Unfortunately, FairVote is the only organization that regularly conducts this kind of research, which is released as its bi-annual Dubious Democracy report for U.S. House elections (though it uses different names for some of the above categories). A few other research organizations track one or two of these vital signs of our democracy, the most prominent being the well-known Charlie Cook Political Report which uses a calculation similar to FairVote’s Landslide Index to predict U.S. House races. A few organizations such as Ballotpedia and Richard Winger’s Ballot Access News report the number of uncontested races at the state legislative level, and the National Conference of State Legislators report the gender and racial composition for all state legislatures. UniteAmerica has done some illuminating work to track and analyze the impacts of low turnout primary elections. Professor Michael McDonald’s United States Elections Project is a go-to source on voter turnout figures after each election, as is the Institute for Democracy and Electoral Assistance (IDEA) in Stockholm for tracking international voter turnout. And a number of organizations and researchers track campaign finance equities, which is another important democratic indicator.

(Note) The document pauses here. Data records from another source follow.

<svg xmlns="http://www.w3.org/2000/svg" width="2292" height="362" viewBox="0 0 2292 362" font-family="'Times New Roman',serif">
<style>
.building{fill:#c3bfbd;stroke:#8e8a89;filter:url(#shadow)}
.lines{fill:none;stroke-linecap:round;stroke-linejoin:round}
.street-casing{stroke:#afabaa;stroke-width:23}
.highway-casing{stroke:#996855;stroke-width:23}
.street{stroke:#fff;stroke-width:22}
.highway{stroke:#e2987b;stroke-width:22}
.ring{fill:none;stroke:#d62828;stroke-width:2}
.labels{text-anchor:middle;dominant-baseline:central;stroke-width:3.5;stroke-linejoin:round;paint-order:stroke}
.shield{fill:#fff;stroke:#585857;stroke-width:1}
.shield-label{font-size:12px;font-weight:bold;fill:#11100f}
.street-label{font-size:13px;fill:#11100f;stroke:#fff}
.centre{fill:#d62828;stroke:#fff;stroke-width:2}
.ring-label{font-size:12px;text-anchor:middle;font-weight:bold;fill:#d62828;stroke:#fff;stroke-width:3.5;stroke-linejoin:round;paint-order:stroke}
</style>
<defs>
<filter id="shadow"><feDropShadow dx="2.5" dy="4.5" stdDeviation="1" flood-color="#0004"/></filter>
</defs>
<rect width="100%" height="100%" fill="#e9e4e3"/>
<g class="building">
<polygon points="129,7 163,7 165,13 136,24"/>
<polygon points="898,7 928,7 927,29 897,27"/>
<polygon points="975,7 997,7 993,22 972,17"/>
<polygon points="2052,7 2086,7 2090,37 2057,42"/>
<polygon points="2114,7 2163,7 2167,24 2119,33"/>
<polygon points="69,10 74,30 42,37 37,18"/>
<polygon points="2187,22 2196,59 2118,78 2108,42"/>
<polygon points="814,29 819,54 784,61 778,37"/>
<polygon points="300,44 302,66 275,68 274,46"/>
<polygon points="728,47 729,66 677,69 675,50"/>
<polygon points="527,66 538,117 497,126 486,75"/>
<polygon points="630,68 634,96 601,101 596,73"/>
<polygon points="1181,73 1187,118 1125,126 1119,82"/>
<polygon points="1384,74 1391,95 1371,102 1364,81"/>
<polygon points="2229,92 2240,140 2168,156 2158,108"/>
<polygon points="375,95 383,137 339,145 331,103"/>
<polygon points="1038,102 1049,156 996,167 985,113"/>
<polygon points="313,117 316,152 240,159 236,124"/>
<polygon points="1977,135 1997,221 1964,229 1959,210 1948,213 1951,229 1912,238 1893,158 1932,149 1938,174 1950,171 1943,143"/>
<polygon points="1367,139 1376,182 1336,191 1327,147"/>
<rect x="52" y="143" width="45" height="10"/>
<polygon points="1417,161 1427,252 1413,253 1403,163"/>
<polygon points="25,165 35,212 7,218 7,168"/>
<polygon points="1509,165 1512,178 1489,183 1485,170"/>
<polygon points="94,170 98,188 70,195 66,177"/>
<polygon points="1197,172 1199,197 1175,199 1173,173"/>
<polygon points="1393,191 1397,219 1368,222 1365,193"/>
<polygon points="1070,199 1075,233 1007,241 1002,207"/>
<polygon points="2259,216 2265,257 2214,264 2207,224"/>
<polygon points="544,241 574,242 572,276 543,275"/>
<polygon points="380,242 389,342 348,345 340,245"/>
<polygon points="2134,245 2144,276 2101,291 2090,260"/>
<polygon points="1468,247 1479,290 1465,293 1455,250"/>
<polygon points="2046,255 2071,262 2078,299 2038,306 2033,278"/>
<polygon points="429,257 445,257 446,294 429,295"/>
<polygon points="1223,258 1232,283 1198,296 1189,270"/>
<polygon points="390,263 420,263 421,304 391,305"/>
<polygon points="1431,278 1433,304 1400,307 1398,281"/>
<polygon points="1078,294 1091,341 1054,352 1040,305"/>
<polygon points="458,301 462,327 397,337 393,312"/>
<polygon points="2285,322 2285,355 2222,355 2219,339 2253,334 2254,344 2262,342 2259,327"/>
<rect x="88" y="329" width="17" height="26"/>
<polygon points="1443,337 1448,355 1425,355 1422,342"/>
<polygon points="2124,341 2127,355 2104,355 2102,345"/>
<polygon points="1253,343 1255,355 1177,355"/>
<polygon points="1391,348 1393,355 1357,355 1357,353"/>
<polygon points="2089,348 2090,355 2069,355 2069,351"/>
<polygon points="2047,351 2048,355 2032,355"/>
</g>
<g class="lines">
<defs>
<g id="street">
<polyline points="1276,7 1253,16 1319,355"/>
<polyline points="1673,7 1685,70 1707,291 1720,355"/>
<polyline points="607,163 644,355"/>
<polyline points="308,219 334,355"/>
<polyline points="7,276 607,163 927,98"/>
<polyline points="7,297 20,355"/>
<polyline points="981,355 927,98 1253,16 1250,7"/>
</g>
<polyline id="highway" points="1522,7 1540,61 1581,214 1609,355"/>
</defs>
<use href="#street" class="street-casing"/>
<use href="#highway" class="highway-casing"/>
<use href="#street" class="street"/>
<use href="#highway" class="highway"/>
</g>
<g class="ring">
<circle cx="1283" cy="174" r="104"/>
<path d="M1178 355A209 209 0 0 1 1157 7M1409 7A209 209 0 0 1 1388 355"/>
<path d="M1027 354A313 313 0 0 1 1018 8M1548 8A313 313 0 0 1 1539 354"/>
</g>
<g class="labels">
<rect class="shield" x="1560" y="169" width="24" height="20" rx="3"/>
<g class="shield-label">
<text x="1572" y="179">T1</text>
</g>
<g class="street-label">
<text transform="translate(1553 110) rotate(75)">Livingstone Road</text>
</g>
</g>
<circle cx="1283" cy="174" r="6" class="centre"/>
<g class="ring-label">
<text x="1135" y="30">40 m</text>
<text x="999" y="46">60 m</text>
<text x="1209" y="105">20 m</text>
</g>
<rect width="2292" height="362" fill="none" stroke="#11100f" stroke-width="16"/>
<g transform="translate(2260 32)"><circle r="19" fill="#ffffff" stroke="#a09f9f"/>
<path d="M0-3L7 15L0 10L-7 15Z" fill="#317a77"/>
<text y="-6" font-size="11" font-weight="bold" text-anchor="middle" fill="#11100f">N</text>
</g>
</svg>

But generally speaking, the measurement of these vital signs of our democracy are not tracked to any consistent degree. And there is little research or reporting done for state legislative or local elections. The general lack of awareness of these vital signs is truly a gaping hole in scholarly research, a huge oversight of American political science and journalists, and our understanding of our political system suffers greatly as a result.